• _WORK INSTRUCTIONS_: Please resume the article below on health groups seeking later health IT deadlines, picking up right after its final sentence.

• _DOCUMENT TEXT_:
Groups want to push back health IT deadlines

Health groups are urging the government to extend the proposed deadlines for adopting health IT under the economic stimulus law.

Health care providers and industry groups want the Health and Human Services Department to push back the proposed deadlines for adopting health information technology and receiving federal incentives.

HHS’ Office of the National Coordinator for Health IT is preparing to recommend a definition for "meaningful use" of health IT under the economic stimulus law. The law provides substantial financial incentives to doctors and hospitals that use health IT according to that definition.

On June 16, the department’s Health IT Policy Committee considered a proposal from one of its workgroups for three tiers of meaningful use, with corresponding deadlines in 2011, 2013 and 2015. The committee plans to consider modifications to the proposal when it meets July 16.

Several groups that commented on the proposal, including the American Hospital Association and the American Medical Association, have asked for delays and reduced requirements under the proposed deadlines.

AHA said only about 8 percent to 12 percent of hospitals have electronic health record systems, many of which are basic, and the proposed deadlines are too aggressive.

In a June 26 letter to Dr. David Blumenthal, national coordinator for health IT, AHA officials wrote, “Because successful computerized provider order entry implementation depends on other electronic health record components, requires significant cultural changes and entails significant costs, CPOE should not be required until 2015 or beyond.”

• _STORED DATA_:

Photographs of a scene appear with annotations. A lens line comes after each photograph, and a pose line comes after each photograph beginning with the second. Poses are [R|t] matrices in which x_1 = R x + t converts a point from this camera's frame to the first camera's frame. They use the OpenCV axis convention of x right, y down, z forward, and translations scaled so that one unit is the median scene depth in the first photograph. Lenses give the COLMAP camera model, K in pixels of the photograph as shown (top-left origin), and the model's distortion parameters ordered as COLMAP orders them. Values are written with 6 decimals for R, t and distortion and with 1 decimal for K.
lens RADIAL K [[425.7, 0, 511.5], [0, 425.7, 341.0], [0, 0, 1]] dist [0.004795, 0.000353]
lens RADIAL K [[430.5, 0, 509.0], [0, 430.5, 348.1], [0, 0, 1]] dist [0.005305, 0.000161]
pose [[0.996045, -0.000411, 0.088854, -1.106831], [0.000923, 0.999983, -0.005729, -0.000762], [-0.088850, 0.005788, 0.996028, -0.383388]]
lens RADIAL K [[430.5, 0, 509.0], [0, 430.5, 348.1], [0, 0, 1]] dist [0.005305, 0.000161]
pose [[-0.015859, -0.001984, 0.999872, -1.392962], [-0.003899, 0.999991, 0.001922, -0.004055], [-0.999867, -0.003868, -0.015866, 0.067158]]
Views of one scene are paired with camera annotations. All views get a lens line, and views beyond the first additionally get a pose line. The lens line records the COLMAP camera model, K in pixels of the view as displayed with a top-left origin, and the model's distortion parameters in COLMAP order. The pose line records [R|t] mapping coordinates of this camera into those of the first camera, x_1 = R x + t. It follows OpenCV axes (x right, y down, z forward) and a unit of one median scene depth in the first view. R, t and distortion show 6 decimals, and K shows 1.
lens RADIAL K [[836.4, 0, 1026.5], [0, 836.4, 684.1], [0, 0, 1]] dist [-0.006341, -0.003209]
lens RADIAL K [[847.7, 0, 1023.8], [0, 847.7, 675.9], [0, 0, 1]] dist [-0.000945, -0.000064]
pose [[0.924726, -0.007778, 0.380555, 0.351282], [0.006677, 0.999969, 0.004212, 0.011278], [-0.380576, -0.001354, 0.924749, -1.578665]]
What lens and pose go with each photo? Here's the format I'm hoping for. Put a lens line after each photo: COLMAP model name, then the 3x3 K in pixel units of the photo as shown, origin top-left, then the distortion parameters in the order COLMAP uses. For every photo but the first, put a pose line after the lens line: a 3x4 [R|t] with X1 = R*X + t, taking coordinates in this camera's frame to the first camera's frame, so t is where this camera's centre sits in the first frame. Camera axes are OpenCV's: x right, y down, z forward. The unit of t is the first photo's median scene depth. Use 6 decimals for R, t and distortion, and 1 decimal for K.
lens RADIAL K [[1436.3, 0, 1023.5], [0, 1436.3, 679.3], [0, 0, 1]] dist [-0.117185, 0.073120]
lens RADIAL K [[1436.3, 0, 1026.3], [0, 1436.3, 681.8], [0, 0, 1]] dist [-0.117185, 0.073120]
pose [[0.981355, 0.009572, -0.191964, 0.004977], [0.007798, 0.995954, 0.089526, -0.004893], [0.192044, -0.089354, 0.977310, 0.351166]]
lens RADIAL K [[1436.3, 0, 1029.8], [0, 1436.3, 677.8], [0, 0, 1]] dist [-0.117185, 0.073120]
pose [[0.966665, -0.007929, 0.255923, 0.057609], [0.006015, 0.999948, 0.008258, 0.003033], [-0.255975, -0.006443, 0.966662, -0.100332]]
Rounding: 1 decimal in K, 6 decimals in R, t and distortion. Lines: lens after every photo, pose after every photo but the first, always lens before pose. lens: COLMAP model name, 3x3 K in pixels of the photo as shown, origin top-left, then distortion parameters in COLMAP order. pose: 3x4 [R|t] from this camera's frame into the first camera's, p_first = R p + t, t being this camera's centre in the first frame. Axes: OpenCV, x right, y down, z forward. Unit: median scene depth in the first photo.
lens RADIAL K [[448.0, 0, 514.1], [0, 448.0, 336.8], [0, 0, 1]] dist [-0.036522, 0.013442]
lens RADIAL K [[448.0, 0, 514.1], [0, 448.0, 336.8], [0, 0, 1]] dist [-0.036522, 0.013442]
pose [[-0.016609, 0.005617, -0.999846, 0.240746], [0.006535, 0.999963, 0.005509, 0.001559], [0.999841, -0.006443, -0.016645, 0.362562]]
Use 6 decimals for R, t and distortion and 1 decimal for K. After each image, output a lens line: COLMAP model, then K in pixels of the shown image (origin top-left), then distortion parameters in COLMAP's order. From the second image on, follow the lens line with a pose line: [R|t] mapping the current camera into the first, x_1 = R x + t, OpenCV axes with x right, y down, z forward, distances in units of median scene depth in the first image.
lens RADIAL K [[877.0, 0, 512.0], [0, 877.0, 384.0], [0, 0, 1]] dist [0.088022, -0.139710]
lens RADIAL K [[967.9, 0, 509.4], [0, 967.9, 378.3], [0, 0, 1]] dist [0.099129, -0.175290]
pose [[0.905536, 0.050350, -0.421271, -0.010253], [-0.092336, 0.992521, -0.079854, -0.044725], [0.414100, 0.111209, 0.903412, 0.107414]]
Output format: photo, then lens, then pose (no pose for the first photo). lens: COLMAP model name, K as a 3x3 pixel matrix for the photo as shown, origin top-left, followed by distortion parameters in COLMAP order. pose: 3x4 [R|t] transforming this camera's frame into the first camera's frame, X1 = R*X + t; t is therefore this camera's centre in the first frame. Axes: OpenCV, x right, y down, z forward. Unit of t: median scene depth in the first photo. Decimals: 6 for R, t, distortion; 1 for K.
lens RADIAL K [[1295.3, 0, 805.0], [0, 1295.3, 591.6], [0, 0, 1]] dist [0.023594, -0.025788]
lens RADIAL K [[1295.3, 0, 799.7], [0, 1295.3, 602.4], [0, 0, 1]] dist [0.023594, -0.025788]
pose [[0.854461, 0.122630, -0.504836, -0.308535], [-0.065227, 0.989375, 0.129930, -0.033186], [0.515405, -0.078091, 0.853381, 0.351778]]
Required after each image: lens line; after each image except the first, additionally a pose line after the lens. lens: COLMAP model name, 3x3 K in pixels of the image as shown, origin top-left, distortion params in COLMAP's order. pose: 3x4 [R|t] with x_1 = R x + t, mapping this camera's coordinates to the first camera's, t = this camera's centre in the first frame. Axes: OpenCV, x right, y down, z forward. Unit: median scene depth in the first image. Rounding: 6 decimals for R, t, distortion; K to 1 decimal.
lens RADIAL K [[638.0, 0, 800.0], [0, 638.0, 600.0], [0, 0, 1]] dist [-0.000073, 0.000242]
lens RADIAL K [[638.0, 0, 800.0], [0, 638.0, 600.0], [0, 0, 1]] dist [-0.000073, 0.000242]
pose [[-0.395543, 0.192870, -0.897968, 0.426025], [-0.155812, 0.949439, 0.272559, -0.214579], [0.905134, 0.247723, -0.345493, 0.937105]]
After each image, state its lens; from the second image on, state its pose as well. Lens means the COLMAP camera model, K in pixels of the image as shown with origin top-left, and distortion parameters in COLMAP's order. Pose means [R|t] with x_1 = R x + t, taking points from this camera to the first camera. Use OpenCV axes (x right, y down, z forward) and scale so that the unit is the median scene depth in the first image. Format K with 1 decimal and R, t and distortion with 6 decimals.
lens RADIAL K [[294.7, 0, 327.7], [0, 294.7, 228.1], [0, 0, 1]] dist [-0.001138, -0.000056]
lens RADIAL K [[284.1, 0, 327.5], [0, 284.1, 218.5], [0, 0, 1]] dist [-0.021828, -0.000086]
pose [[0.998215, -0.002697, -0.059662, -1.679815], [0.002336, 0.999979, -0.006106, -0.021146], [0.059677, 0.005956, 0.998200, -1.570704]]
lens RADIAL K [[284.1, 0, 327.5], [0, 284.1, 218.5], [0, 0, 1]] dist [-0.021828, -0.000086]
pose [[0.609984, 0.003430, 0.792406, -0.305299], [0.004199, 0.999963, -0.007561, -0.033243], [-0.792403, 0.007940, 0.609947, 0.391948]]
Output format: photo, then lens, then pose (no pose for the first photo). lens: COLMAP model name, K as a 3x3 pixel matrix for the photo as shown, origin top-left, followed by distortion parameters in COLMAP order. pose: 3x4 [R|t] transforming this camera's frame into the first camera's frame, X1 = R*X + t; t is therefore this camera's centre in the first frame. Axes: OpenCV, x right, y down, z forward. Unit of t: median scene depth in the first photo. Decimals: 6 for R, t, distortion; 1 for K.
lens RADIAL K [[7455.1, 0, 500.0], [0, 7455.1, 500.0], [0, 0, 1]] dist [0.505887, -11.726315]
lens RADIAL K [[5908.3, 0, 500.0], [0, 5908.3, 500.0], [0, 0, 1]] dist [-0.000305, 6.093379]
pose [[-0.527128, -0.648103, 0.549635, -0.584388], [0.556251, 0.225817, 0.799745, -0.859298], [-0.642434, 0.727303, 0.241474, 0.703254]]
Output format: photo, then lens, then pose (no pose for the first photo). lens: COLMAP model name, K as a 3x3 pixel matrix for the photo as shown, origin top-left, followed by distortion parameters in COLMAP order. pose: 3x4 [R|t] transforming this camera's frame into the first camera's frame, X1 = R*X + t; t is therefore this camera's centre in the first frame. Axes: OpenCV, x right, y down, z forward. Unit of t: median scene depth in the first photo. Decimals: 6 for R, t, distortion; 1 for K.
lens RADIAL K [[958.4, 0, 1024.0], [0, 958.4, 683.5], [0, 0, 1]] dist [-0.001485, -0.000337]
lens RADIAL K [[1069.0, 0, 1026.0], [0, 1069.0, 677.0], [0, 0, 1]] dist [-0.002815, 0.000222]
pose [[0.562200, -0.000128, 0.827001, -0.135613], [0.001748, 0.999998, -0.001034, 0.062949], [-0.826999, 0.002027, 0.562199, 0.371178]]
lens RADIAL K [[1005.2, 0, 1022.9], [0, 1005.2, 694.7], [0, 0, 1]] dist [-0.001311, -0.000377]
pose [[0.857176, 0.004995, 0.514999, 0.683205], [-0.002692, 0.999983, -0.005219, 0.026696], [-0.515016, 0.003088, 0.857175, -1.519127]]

• _RESULT BELOW_:
They also urged that existing organizations focused on medical quality endorse any measures required to demonstrate desirable outcomes in health care, such as reducing preventable medical errors by half. “The draft definition [for meaningful use] includes many measures that do not exist,” they wrote.

Furthermore, AMA officials said rules attached to the 2011 deadline should be limited in scope and urged HHS to be realistic about the amount of time physicians will need to adopt and adjust to health IT.

Other health care groups also recommended easing the deadlines.

“We believe most of the measures proposed for 2011 would be difficult to achieve by providers who have not already begun electronic health record implementations,” officials at the Certification Commission for Healthcare IT wrote in a June 26 letter to HHS. They also recommended simplifying meaningful-use measures for 2011 or postponing them until 2013.

The Association of Medical Directors of Information Systems and the Healthcare Information and Management Systems Society have also written to HHS asking the agency to adjust deadlines included in the draft proposal.